• _Brano da leggere_:
··········

Riparte da Vizzini, patria indiscussa di Giovanni Verga, la nuova messa in scena dello spettacolo teatrale «La Porta», il testo che porta in calce la firma di Nicola Costa, ovvero uno tra i più rinomati e produttivi artisti siciliani impegnati nella direzione della nuova drammaturgia. Il debutto à previsto venerdì 21 dicembre presso l'auditorium di San Sebastiano (ore 20:45), repliche il 22 e 23.

[Foto: Nicola Costa]
ARTISTA SICILIANO Nicola Costa, autore e regista dello spettacolo teatrale «La Porta».
Costa, drammaturgo, regista ed interprete, già apprezzato dal pubblico vizzinese nell'ultimo festival della rappresentazioni Verghiane in occasione degli spettacoli «Mastro Don Gesualdo» e «Ritratto di un'Isola», offre uno spunto di sana ed intensa riflessione su un tema tanto rinomato quanto inflazionato: la comunicazione.
Il testo è già stato rappresentato in giro per l'Italia tra il 2003 e il 2004 (Teatro Tezzano e Palazzo Platamone di Catania, Teatro Comunale di Fiuggi) raccogliendo ovunque critiche eccelse e grandi consensi da parte del pubblico e, non a caso, è valso all'autore catanese il premio nazionale «I Fiumi» 2003 a Venezia. Ma al di là dei titoli e dei riconoscimenti - Nicola Costa, lo ricordiamo, è anche vincitore del «Premio Europeo di Poesia e Drammaturgia 2002» di Piediluco (Terni) - «La Porta», potrebbe essere definito come una fotografia del tempo attuale: un'istantanea su quella porzione di vita che si consuma all'ombra dell'inerzia quotidiana senza troppa attenzione, nè arte, nè regole. Un click che individua e confronta la distanza, tutt'altro che emblematica, tra il piccolo mondo quotidiano fatto di crisi di identità, di coppia, di valori, e il grande universo guidato dai potenti del pianeta, dove l'handicap della comunicazione e la carenza di confronti concreti, determinano disagi macroscopici il cui eco viaggia attraverso i circuiti drammatici delle guerre, delle sofferenze, della crisi dei popoli "minori" ed alla conseguente, paradossale e scellerata noncuranza riservata a tali avvenimenti, cronici quanto attuali.

Il perverso e talvolta criminale utilizzo delle parole, sempre più indirizzate verso il raggiungimento di obiettivi privati, commerciali, culturali e politici non può che innescare un meccanismo ambiguo dove le realtà vengono spesso omesse o descritte in modo distorto per favorire la gestione della piccola e grande società da parte di chi detta le regole e le condizioni, movendo i fili della cultura dietro la maschera, ormai nota, dei soliti ignoti.
Eppure, è proprio attraverso il dono della parola che si dovrebbe intervenire, riconoscendo e riconsegnando il suo significato più autentico: la descrizione della bellezza, per esempio.
Il sentiero che conduce al confine (inteso come punto di incontro e non trincea) per uomini, etnie, culture etc., non può che essere ridisegnato attraverso la comunicazione, rispolverando l'attenzione all'ascolto ed il ripristino dei valori primari, senza armi, nè veleni.

··········

• _Voci elencate_:
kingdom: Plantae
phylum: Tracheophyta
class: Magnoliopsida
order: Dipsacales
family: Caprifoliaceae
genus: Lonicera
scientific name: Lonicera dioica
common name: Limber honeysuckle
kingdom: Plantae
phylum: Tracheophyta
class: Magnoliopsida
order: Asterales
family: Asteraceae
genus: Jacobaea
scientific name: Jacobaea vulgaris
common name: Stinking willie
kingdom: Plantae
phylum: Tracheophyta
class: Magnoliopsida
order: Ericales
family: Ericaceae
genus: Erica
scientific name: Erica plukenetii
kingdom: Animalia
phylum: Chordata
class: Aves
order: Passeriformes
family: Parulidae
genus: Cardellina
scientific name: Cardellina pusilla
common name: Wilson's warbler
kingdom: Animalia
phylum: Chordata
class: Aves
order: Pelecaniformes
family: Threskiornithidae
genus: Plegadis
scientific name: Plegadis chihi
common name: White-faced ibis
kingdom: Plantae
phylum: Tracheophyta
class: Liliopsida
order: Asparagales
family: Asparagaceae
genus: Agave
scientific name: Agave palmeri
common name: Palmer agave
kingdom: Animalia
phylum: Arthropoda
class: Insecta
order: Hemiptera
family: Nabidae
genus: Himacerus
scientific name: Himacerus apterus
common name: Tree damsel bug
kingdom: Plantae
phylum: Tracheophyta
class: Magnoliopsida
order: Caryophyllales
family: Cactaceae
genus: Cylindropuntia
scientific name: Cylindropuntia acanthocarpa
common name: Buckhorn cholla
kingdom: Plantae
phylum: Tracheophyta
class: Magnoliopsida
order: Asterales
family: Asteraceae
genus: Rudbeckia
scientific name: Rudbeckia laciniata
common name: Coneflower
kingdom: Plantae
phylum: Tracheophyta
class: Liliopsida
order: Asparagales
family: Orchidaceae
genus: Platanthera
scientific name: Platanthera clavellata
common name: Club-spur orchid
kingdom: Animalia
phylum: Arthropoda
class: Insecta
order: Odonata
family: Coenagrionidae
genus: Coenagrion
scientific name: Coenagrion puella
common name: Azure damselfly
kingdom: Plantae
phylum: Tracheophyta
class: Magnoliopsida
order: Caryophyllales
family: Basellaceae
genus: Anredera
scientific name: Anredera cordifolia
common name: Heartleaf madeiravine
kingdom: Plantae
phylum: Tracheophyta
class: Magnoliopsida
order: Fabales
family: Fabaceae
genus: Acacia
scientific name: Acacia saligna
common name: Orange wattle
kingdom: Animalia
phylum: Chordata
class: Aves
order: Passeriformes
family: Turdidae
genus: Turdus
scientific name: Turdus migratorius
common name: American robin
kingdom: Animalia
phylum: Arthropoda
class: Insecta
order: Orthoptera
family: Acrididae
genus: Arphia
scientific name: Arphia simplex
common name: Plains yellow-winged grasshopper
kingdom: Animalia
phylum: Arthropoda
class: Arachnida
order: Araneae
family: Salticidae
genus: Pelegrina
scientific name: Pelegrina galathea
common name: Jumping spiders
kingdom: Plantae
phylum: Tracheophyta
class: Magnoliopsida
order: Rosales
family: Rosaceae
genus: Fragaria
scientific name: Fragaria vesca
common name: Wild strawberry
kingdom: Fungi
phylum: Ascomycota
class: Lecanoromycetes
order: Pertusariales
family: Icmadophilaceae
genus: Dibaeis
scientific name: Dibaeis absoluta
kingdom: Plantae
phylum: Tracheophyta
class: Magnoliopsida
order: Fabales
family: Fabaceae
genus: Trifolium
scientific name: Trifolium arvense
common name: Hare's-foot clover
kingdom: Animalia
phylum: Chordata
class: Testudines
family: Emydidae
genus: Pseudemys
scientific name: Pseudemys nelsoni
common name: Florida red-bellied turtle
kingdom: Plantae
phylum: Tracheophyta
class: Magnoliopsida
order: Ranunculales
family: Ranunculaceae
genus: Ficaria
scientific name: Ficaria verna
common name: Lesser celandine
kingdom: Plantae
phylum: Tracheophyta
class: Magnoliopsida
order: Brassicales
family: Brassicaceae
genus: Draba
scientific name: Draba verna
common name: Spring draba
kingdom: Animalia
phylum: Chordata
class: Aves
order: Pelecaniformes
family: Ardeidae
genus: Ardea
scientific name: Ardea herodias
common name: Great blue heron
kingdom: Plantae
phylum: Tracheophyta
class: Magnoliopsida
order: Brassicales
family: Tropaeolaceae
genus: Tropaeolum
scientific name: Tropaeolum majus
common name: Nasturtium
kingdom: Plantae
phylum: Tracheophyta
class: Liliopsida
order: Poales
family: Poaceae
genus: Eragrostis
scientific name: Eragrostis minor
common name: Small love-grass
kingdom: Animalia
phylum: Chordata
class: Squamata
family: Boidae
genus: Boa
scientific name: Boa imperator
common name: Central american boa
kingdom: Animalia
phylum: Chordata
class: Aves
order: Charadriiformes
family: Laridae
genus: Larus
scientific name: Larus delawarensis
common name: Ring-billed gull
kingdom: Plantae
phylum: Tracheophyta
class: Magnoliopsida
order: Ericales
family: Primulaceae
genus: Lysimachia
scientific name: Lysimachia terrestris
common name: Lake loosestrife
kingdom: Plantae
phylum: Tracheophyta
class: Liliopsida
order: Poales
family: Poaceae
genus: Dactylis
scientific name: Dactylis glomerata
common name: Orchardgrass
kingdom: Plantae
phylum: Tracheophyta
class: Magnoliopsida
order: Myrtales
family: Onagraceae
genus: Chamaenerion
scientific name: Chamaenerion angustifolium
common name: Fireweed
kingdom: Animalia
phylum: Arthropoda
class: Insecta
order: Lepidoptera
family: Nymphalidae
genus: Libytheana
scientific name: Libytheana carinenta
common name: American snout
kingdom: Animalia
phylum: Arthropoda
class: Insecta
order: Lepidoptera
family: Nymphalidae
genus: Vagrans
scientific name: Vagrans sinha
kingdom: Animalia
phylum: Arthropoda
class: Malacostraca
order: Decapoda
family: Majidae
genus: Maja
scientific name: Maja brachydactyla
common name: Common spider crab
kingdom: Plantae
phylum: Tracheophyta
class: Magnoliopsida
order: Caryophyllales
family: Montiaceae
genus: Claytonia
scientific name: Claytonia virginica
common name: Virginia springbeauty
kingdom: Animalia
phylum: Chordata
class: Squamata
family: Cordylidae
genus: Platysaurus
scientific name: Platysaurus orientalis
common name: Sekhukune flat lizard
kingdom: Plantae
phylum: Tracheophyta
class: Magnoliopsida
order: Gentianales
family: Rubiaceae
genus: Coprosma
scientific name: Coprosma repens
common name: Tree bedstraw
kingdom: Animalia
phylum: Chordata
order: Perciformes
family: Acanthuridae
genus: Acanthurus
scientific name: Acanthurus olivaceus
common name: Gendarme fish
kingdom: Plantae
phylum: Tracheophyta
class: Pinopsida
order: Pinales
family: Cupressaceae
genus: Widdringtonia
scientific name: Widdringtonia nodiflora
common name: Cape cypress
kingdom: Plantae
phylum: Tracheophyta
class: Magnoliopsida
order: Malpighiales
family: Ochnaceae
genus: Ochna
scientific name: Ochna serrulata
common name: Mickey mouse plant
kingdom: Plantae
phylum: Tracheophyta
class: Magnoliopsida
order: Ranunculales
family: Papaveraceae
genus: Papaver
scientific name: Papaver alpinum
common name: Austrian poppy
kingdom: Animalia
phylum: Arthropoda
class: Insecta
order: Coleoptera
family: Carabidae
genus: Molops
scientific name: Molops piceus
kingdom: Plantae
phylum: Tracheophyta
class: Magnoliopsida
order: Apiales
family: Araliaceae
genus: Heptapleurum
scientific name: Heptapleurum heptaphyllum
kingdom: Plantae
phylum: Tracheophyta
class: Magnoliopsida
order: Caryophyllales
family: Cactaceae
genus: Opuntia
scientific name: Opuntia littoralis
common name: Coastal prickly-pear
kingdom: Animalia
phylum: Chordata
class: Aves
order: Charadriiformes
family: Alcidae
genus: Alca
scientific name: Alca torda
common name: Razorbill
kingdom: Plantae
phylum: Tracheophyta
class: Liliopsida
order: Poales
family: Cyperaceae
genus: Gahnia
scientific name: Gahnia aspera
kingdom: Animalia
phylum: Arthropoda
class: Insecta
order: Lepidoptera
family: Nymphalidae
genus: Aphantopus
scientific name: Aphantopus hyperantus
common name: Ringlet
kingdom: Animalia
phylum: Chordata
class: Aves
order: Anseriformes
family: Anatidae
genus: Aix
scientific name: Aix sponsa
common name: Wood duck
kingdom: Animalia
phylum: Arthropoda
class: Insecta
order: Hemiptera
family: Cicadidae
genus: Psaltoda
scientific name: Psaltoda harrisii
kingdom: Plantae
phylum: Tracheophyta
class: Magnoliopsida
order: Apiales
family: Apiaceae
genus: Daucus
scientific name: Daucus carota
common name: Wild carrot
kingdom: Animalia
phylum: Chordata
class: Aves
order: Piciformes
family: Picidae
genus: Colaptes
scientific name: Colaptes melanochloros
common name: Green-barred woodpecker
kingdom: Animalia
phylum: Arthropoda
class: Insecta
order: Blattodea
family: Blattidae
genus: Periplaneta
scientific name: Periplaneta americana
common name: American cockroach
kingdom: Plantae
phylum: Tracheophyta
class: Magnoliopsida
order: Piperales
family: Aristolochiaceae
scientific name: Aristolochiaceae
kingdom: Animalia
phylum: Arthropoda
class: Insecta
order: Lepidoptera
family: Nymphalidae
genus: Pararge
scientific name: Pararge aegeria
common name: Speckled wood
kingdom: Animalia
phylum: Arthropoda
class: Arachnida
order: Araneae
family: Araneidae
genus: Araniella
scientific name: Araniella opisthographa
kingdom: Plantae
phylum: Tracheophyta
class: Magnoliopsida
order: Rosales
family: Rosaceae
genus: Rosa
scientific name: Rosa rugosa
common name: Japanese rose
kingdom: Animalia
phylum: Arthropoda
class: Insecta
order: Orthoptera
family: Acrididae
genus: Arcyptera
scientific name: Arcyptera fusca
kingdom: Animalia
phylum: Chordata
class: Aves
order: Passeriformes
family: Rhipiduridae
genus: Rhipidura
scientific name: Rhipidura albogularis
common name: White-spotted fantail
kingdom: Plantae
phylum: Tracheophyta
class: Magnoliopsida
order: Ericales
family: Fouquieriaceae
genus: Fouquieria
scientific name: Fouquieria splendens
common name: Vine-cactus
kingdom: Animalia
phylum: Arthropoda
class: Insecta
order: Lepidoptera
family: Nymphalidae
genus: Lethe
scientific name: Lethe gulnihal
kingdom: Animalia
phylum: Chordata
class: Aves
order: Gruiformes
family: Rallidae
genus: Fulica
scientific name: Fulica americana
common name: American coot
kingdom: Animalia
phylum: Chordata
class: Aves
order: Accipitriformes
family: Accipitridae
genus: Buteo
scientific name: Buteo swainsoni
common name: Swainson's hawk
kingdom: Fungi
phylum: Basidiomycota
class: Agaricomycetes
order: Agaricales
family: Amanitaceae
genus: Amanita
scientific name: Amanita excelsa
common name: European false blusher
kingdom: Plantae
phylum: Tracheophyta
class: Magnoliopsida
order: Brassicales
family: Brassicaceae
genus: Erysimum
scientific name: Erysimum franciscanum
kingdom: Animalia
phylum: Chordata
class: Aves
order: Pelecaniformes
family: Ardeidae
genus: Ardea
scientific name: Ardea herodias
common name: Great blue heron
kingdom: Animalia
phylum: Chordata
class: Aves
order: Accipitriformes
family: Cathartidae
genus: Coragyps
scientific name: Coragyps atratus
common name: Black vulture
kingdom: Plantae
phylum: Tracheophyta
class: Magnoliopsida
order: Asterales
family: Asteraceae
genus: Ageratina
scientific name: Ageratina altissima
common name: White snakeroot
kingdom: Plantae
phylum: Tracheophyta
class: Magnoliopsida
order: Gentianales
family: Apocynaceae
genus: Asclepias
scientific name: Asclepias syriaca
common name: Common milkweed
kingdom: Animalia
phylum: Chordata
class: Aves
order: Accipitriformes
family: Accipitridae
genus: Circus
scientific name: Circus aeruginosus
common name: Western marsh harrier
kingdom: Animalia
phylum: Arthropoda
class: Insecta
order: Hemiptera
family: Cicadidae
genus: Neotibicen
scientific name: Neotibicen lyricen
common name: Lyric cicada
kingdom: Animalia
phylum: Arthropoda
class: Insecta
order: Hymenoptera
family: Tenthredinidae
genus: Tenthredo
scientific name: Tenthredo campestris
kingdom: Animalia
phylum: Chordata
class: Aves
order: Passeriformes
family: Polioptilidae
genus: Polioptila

··········

• _Consegna 1_: Secondo l'articolo su «La Porta», in quale luogo di Vizzini è previsto il debutto dello spettacolo?
• _Consegna 2_: Prosegua l'articolo su «La Porta» a partire dalla sua ultima frase.

• _Risultato 1_: Presso l'auditorium di San Sebastiano.

• _Risultato 2_:
Sulla scena tre personaggi - un avvocato, un teatrante ed una donna - discutono sull'argomento in un salotto comune quanto essenziale. Il primo è l'icona del capitalismo e del cinico benessere privato, attento ai dati economici della sua professione e poco disponibile a trattare argomentazioni di tutt'altra natura; mantiene quasi sempre un atteggiamento calmo e distaccato e solo di rado alza il tono della voce perchè infastidito dal carattere della conversazione. Il secondo è un artista, emblema di sensibilità e coraggio, che attraverso i versi delle poesie a cui più volte fa riferimento, rilancia l'attenzione e la riflessione verso tutti quei vuoti causati da un sistema disattento ed egoistico. Infine una giovane donna che è, prima di tutto, l'immagine del quotidiano: un'anima innamorata, poco valorizzata ed in qualche modo martirizzata dalla scarsa attenzione ricevuta nel piccolo universo dei suoi rapporti che, in confronto al grande mondo esterno, altro non sono se non la miniatura delle sue più grosse lacune.
Alle loro spalle una porta, chiusa, dalla quale provengono i rintocchi che interrompono gli scambi; quasi come un giudice che, in un aula di tribunale, utilizza il suo martelletto per ristabilire l'ordine tra le parti, in attesa di fornire la sentenza finale.
I tre danno vita ad un confronto serrato che lascia trasparire una sottile, quanto pronunciata, volontà di ricominciare a costruire, ad ascoltare, a guardare oltre l'ombra del proprio naso ed a creare valore andando incontro ad un confine la cui soglia non è poi così distante da come avevano creduto.
Ricominciare, per esempio, dalla volontà di raccontare una bella fiaba ad un bimbo spaventato prima di andare a dormire. Un modo semplice per restituire al suo sonno il diritto di essere sereno, affinchè i suoi incubi non siano più ricorrenti di una tantum da esorcizzare. «Le parole - spiega Costa - infondo servono anche questo: permettere ai sogni di non rimanere, eternamente, tali».
Nel cast, tutto siciliano, figurano - oltre allo stesso Costa - due attori del Teatro Stabile di Catania e del Teatro di Palermo, ovvero Serena Mazzone e Nicolò Prestigiacomo, oltre ad una serie di collaboratori, assistenti e tecnici dell'associazione culturale «I Cuntastorie» che, grazie all'entusiasmo trascinante del loro presidente, Johnny Alagona, affiancheranno il regista nell'allestimento dello spettacolo.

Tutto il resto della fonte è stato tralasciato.